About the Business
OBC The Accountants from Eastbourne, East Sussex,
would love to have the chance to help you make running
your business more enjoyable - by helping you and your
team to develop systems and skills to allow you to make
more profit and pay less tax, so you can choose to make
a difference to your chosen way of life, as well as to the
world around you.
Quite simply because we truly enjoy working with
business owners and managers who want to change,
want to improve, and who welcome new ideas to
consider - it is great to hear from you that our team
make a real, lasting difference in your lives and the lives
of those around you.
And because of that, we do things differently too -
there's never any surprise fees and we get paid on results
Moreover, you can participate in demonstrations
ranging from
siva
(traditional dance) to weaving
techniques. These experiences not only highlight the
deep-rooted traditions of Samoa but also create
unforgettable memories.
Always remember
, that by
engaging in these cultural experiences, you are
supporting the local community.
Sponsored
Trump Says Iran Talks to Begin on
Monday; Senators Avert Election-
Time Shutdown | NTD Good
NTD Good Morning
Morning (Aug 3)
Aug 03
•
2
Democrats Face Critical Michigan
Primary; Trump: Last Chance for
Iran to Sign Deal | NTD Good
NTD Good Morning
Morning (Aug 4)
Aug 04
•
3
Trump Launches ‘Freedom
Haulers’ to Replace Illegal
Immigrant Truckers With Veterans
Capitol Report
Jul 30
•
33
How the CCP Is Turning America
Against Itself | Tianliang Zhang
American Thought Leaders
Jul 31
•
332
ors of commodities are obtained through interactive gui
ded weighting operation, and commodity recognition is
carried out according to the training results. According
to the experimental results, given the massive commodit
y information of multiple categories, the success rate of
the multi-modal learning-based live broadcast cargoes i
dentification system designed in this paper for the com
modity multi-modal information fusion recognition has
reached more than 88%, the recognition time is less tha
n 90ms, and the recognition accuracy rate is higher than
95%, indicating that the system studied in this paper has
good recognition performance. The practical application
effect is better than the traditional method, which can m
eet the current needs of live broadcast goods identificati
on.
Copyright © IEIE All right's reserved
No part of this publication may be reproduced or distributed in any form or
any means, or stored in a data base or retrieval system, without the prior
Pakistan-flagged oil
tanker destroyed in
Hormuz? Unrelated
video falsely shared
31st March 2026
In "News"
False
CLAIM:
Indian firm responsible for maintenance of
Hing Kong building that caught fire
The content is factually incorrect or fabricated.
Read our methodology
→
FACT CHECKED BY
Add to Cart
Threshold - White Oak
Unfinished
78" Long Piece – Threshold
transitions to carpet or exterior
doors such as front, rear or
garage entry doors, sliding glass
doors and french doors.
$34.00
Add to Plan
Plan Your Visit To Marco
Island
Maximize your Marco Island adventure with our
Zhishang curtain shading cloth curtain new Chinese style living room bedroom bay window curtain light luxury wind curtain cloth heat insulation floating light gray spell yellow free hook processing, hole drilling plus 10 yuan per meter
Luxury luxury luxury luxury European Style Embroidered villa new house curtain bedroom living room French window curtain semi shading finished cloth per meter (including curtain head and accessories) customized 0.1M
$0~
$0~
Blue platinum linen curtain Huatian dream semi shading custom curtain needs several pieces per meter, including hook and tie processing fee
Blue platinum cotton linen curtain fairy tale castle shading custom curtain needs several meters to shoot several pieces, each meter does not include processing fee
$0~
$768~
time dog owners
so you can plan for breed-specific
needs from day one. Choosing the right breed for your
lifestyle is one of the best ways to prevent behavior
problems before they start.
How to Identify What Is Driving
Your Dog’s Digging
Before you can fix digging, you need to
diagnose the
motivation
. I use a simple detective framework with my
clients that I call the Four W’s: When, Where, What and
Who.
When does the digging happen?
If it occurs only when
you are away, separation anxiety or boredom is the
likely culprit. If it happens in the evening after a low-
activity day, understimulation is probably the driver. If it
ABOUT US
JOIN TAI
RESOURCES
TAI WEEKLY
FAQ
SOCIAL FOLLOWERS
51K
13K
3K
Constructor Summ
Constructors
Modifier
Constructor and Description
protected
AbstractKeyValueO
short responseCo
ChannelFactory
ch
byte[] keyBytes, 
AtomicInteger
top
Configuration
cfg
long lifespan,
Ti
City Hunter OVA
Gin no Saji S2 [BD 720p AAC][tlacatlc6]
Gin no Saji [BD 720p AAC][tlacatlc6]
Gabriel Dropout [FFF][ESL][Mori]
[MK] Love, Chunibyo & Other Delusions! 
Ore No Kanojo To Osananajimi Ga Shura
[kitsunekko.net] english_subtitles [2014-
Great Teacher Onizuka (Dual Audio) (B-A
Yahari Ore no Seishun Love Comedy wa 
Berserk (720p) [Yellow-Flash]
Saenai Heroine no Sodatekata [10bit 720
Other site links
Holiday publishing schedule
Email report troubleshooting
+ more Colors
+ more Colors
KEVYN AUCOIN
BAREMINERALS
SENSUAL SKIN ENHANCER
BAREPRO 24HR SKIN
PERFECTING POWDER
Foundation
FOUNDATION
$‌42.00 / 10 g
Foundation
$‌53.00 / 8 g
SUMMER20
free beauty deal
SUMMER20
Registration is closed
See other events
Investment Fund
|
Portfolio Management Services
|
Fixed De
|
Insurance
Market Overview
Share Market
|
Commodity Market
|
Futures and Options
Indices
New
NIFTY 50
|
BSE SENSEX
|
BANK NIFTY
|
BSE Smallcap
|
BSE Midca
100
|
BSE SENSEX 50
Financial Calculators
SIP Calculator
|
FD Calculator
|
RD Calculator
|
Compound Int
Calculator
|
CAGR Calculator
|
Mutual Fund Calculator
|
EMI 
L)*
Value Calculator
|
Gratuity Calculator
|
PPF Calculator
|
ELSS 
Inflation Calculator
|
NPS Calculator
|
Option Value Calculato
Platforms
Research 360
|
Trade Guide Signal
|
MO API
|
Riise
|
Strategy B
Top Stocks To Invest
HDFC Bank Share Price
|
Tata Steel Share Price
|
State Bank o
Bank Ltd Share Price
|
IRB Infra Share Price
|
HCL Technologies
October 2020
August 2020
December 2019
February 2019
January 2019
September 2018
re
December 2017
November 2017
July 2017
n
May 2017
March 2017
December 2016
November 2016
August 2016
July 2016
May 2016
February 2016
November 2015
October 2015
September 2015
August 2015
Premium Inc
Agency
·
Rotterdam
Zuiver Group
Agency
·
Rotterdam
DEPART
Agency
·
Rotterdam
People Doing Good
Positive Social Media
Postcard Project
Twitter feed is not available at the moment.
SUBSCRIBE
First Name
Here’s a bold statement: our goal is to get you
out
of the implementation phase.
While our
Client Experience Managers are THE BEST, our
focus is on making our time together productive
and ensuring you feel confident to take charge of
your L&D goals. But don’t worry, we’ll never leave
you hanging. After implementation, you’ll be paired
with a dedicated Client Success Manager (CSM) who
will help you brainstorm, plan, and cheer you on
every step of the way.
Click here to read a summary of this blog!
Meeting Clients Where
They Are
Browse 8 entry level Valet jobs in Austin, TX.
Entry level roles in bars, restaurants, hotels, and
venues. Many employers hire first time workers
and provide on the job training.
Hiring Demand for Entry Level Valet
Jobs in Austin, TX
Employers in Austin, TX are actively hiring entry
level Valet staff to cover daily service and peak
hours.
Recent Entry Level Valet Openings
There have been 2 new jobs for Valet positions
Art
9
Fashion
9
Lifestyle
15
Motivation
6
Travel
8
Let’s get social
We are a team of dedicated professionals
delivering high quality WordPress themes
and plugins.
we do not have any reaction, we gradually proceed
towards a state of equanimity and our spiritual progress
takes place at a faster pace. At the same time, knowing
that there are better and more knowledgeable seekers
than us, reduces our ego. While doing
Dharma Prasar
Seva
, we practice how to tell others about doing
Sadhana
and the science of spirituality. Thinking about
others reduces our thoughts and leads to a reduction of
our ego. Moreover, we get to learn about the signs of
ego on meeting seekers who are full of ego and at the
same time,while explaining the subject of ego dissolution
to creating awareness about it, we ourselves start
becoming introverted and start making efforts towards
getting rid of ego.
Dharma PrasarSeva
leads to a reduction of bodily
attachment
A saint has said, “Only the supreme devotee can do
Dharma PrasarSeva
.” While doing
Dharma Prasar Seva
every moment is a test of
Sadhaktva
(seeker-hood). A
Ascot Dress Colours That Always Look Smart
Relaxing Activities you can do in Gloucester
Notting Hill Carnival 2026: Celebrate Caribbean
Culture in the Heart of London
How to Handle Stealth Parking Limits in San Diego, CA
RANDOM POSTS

+ + + +

> _Exercise_
Give back exactly the lines above starting at the line where "Option Value Calculato" appears and ending at the line where "Recent Entry Level Valet Openings" appears, both included, with no other lines.

> _Output for this task_
Option Value Calculato
Platforms
Research 360
|
Trade Guide Signal
|
MO API
|
Riise
|
Strategy B
Top Stocks To Invest
HDFC Bank Share Price
|
Tata Steel Share Price
|
State Bank o
Bank Ltd Share Price
|
IRB Infra Share Price
|
HCL Technologies
October 2020
August 2020
December 2019
February 2019
January 2019
September 2018
re
December 2017
November 2017
July 2017
n
May 2017
March 2017
December 2016
November 2016
August 2016
July 2016
May 2016
February 2016
November 2015
October 2015
September 2015
August 2015
Premium Inc
Agency
·
Rotterdam
Zuiver Group
Agency
·
Rotterdam
DEPART
Agency
·
Rotterdam
People Doing Good
Positive Social Media
Postcard Project
Twitter feed is not available at the moment.
SUBSCRIBE
First Name
Here’s a bold statement: our goal is to get you
out
of the implementation phase.
While our
Client Experience Managers are THE BEST, our
focus is on making our time together productive
and ensuring you feel confident to take charge of
your L&D goals. But don’t worry, we’ll never leave
you hanging. After implementation, you’ll be paired
with a dedicated Client Success Manager (CSM) who
will help you brainstorm, plan, and cheer you on
every step of the way.
Click here to read a summary of this blog!
Meeting Clients Where
They Are
Browse 8 entry level Valet jobs in Austin, TX.
Entry level roles in bars, restaurants, hotels, and
venues. Many employers hire first time workers
and provide on the job training.
Hiring Demand for Entry Level Valet
Jobs in Austin, TX
Employers in Austin, TX are actively hiring entry
level Valet staff to cover daily service and peak
hours.
Recent Entry Level Valet Openings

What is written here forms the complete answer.